* [Directive a]: Reproduce word for word the part of the robots.txt forum thread below that opens with the words containing "Another approach would" and closes with "pages have moved.".

* [Supplied passage]:
>>>

|robots.txt - allow folder withing disallowed one|
| 12:40 am on Aug 10, 2003 (gmt 0)|
I have the following link structure:
I want to disallow SE to go into each city directly, but allow to go into id folder. (id is also linked from other parts of the site)
| 4:10 am on Aug 10, 2003 (gmt 0)|
Nasty problem, that.
Google supports an "Allow" extension to the robots exclusion standard, but that's not much help with the other search engine spiders.
I presume you have thousands of city and id pages, so on-page meta robots tags may not be of much use either, unless you can generate them dynamically w/SSI or php, etc.
Another approach would be to move the id pages out from under cities, and put them at the same directory/URL depth. In other words, /find/country/state/city/ and /find/country/state/id/. Then you can use robots.txt without any problems. But that requires massive link editing, and possibly 301 redirects to let everyone know the pages have moved.
I can't think of any easy or quick solutions. <bump>
| 5:45 am on Aug 10, 2003 (gmt 0)|
Allow is not an option, because I do not want to be dependent on Google :)
Tags in each page is very easy to implement, it's all dynamic, I only need to change 1 file, but that doesn't solve my problem. I do not want bots to eat my bandwidth for no reason. They would still need to get that page to see the meta tag.
Moving the folder cannot be done the way you mentioned it, because of mod_rewrite issue in this situation, THOUGH that's an exellent idea, I will just move it somewhere else.
instead of /country/state/city/id/ i can just do /something/id/ :)

<<<

* [Directive b]: Locate every line in the records below that holds the word "spread", with case counting, and copy each such line.

* [Supplied data]:
>>>

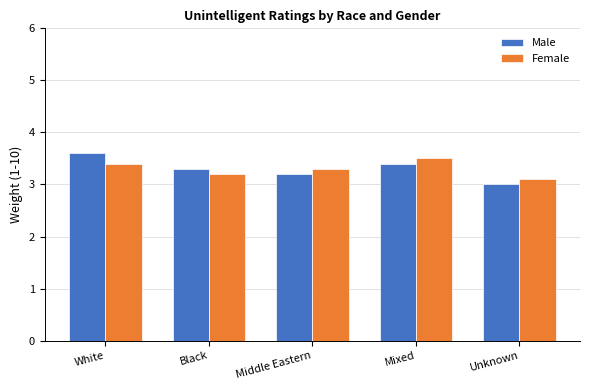

What is the spread (max minus min) of values at Mixed?

0.1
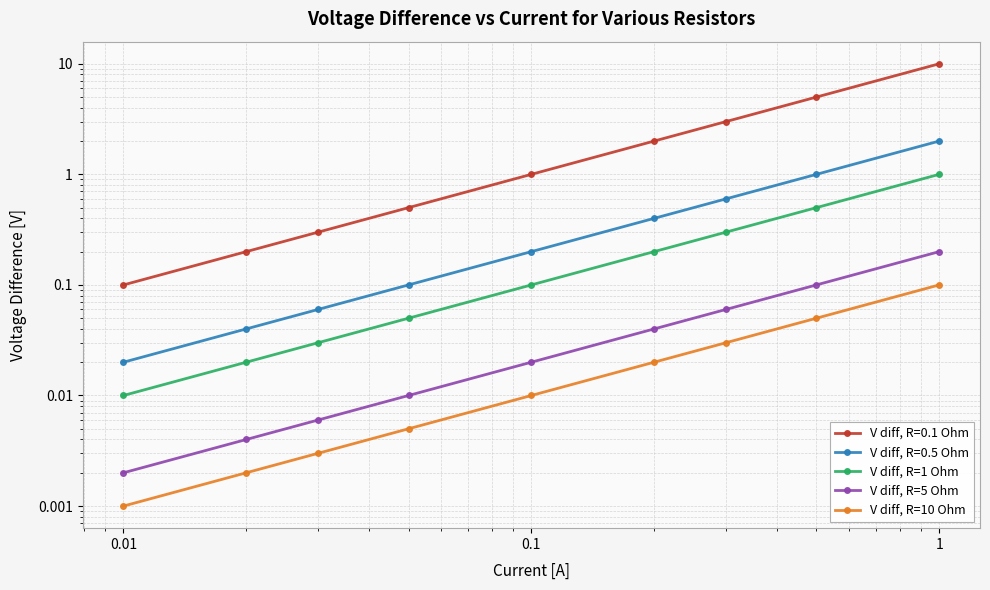

What is the maximum value for V diff, R=10 Ohm?

0.1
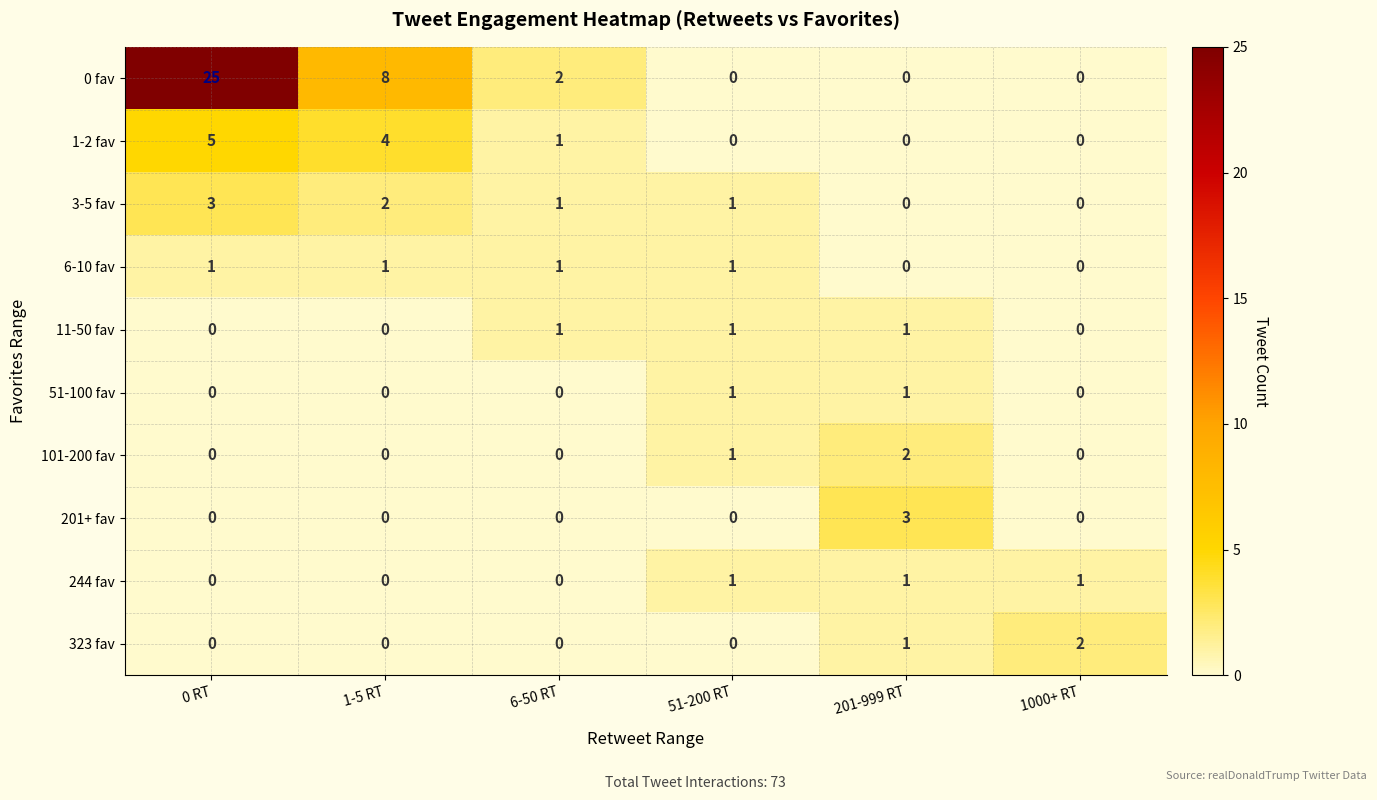

Which series has the widest spread of values?

0 fav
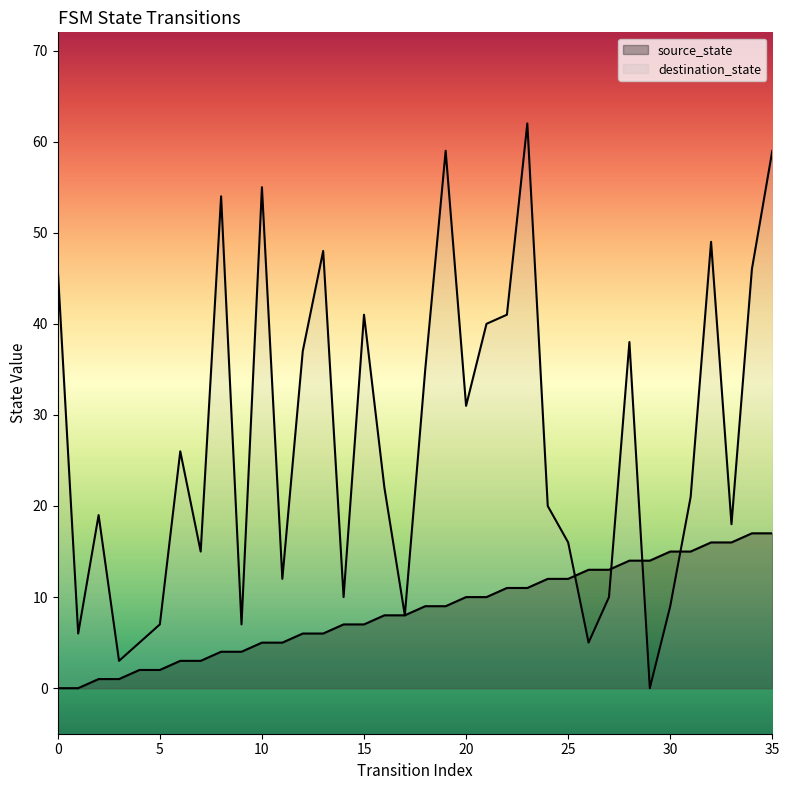

Which series contains the highest Y value?

destination_state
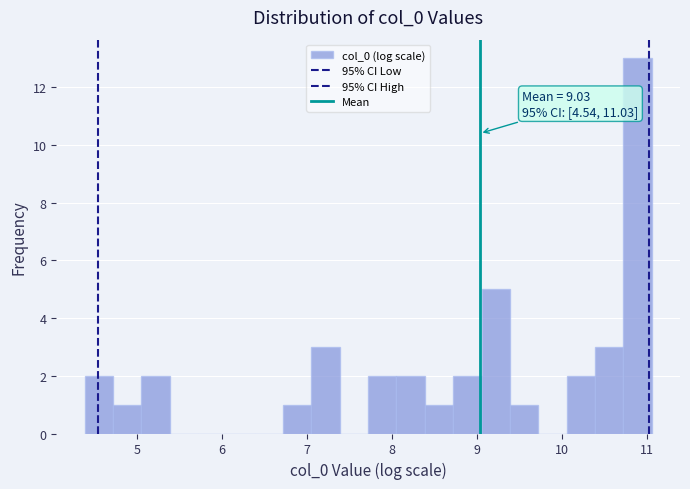

Around what value on the x-axis is the tallest bar? Give the approximate position of its centre, as read against the axis.

10.9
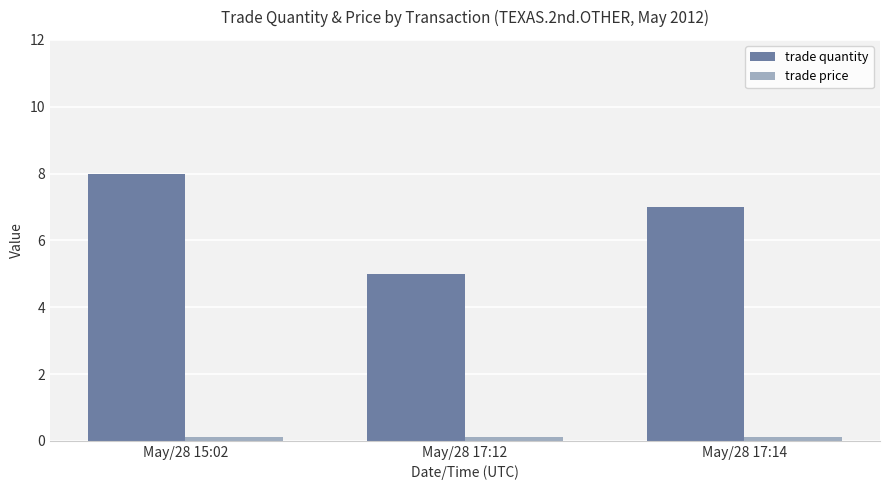

What is the label of the 3rd bar from the right?

May/28 15:02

<<<

* [Response box a]:
Another approach would be to move the id pages out from under cities, and put them at the same directory/URL depth. In other words, /find/country/state/city/ and /find/country/state/id/. Then you can use robots.txt without any problems. But that requires massive link editing, and possibly 301 redirects to let everyone know the pages have moved.

* [Response box b]:
What is the spread (max minus min) of values at Mixed?
Which series has the widest spread of values?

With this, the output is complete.